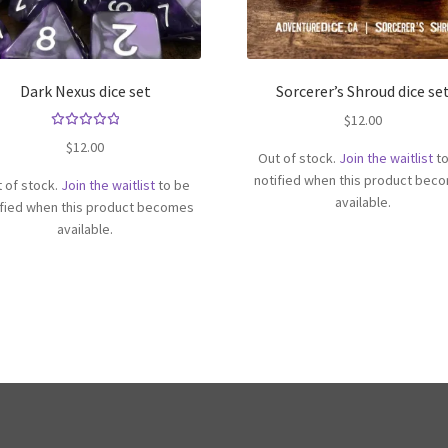
Dark Nexus dice set
Sorcerer’s Shroud dice se
$
12.00
Rated
$
12.00
Out of stock.
Join the waitlist
to
5.00
out
of 5
notified when this product bec
 of stock.
Join the waitlist
to be
available.
ified when this product becomes
available.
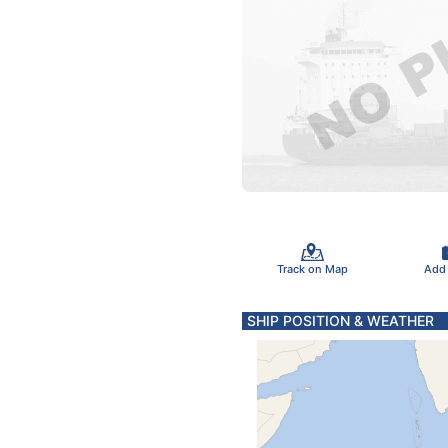
Track on Map
Add
SHIP POSITION & WEATHER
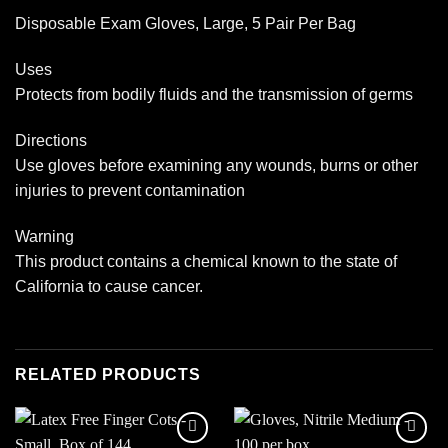
Disposable Exam Gloves, Large, 5 Pair Per Bag
Uses
Protects from bodily fluids and the transmission of germs
Directions
Use gloves before examining any wounds, burns or other
injuries to prevent contamination
Warning
This product contains a chemical known to the state of
California to cause cancer.
RELATED PRODUCTS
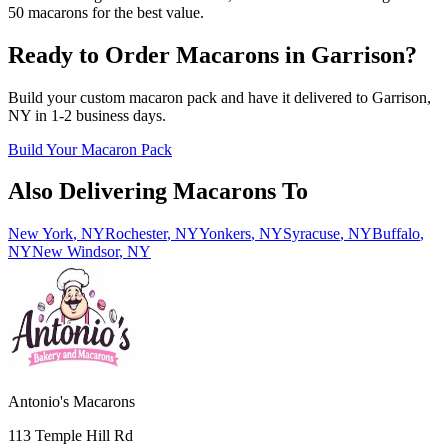
50 macarons for the best value.
Ready to Order Macarons in
Garrison
?
Build your custom macaron pack and have it delivered to
Garrison
,
NY
in
1-2
business days.
Build Your Macaron Pack
Also Delivering Macarons To
New York
,
NY
Rochester
,
NY
Yonkers
,
NY
Syracuse
,
NY
Buffalo
,
NY
New Windsor
,
NY
Antonio's Macarons
113 Temple Hill Rd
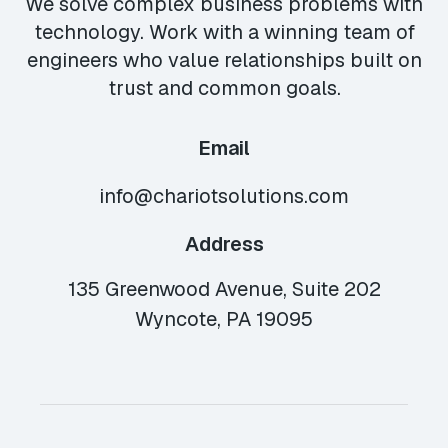
We solve complex business problems with
technology. Work with a winning team of
engineers who value relationships built on
trust and common goals.
Email
info@chariotsolutions.com
Address
135 Greenwood Avenue, Suite 202
Wyncote, PA 19095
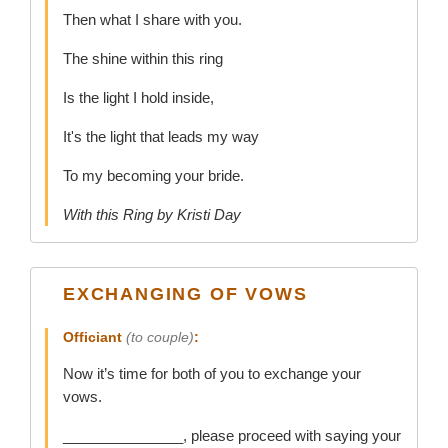
Then what I share with you.
The shine within this ring
Is the light I hold inside,
It's the light that leads my way
To my becoming your bride.
With this Ring by Kristi Day
EXCHANGING OF VOWS
Officiant
(to couple)
:
Now it’s time for both of you to exchange your
vows.
_______________, please proceed with saying your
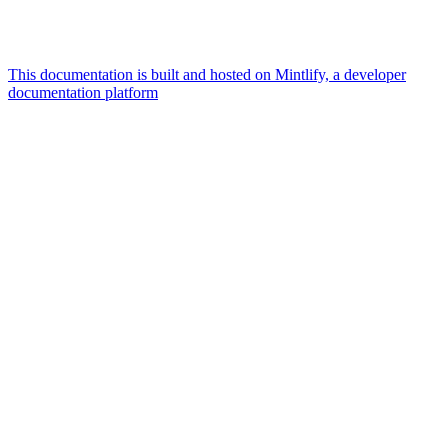
This documentation is built and hosted on Mintlify, a developer
documentation platform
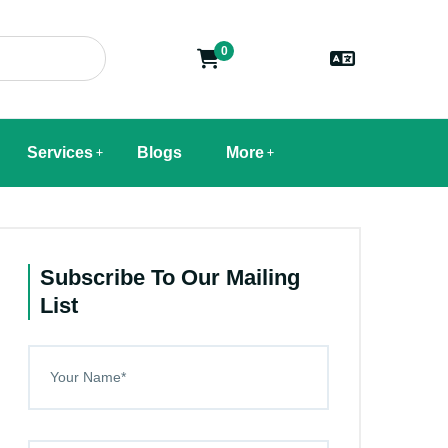
0
Services
Blogs
More
Subscribe To Our Mailing
List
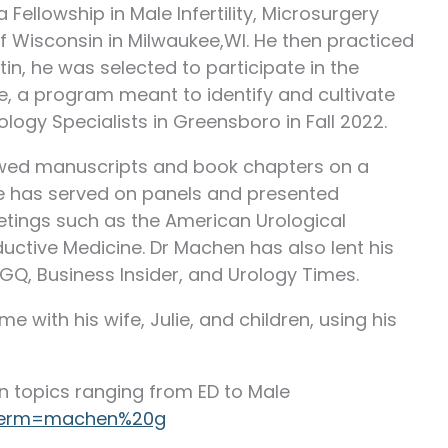
Fellowship in Male Infertility, Microsurgery
f Wisconsin in Milwaukee,WI. He then practiced
stin, he was selected to participate in the
e, a program meant to identify and cultivate
ology Specialists in Greensboro in Fall 2022.
ewed manuscripts and book chapters on a
 he has served on panels and presented
etings such as the American Urological
ctive Medicine. Dr Machen has also lent his
 GQ, Business Insider, and Urology Times.
e with his wife, Julie, and children, using his
n topics ranging from ED to Male
/?term=machen%20g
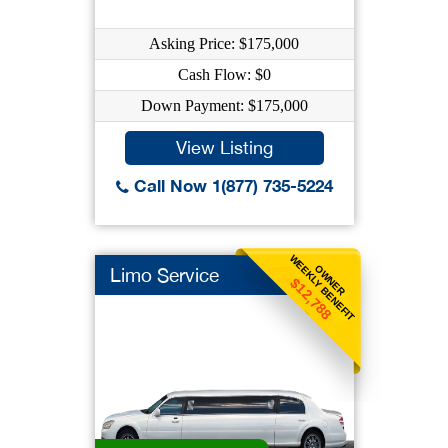
Asking Price: $175,000
Cash Flow: $0
Down Payment: $175,000
View Listing
Call Now 1(877) 735-5224
WEEKLY BENEFIT
OWNER
Limo Service
$12,788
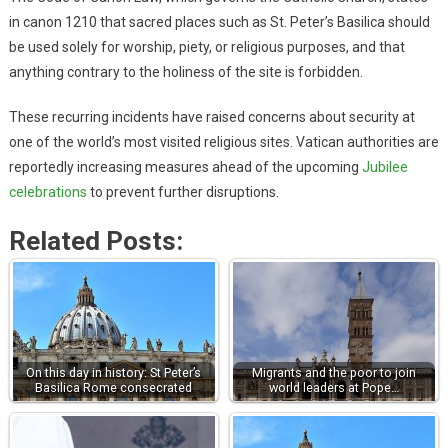
in canon 1210 that sacred places such as St. Peter’s Basilica should
be used solely for worship, piety, or religious purposes, and that
anything contrary to the holiness of the site is forbidden.
These recurring incidents have raised concerns about security at
one of the world’s most visited religious sites. Vatican authorities are
reportedly increasing measures ahead of the upcoming
Jubilee
celebrations
to prevent further disruptions.
Related Posts:
On this day in history: St Peter’s
Migrants and the poor to join
Basilica Rome consecrated
world leaders at Pope…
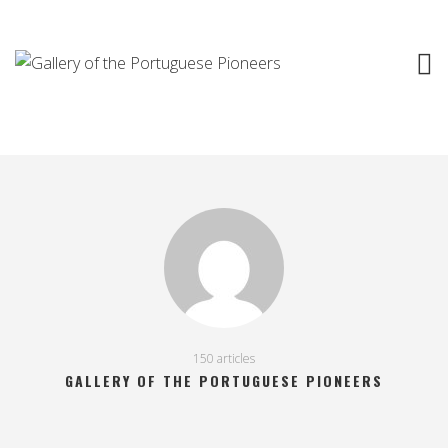
150 articles
GALLERY OF THE PORTUGUESE PIONEERS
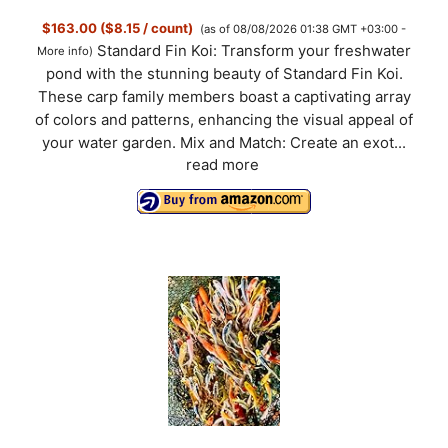
$163.00 ($8.15 / count)
(as of 08/08/2026 01:38 GMT +03:00 -
Standard Fin Koi: Transform your freshwater
More info
)
pond with the stunning beauty of Standard Fin Koi.
These carp family members boast a captivating array
of colors and patterns, enhancing the visual appeal of
your water garden. Mix and Match: Create an exot...
read more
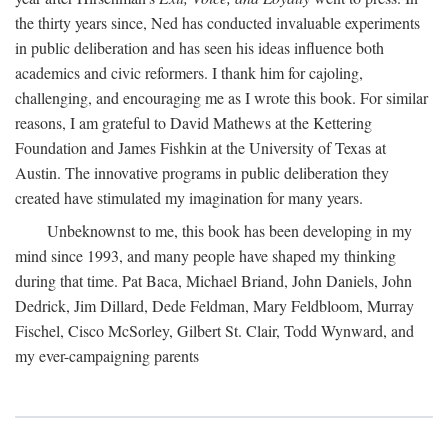
the thirty years since, Ned has conducted invaluable experiments
in public deliberation and has seen his ideas influence both
academics and civic reformers. I thank him for cajoling,
challenging, and encouraging me as I wrote this book. For similar
reasons, I am grateful to David Mathews at the Kettering
Foundation and James Fishkin at the University of Texas at
Austin. The innovative programs in public deliberation they
created have stimulated my imagination for many years.
Unbeknownst to me, this book has been developing in my
mind since 1993, and many people have shaped my thinking
during that time. Pat Baca, Michael Briand, John Daniels, John
Dedrick, Jim Dillard, Dede Feldman, Mary Feldbloom, Murray
Fischel, Cisco McSorley, Gilbert St. Clair, Todd Wynward, and
my ever-campaigning parents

■ ■ ■ ■ ■

## [ACTIVITY]
Please return a copy of each line in the entries that has the string "These".

## [EXERCISE OUTPUT]
These recurring incidents have raised concerns about security at
These carp family members boast a captivating array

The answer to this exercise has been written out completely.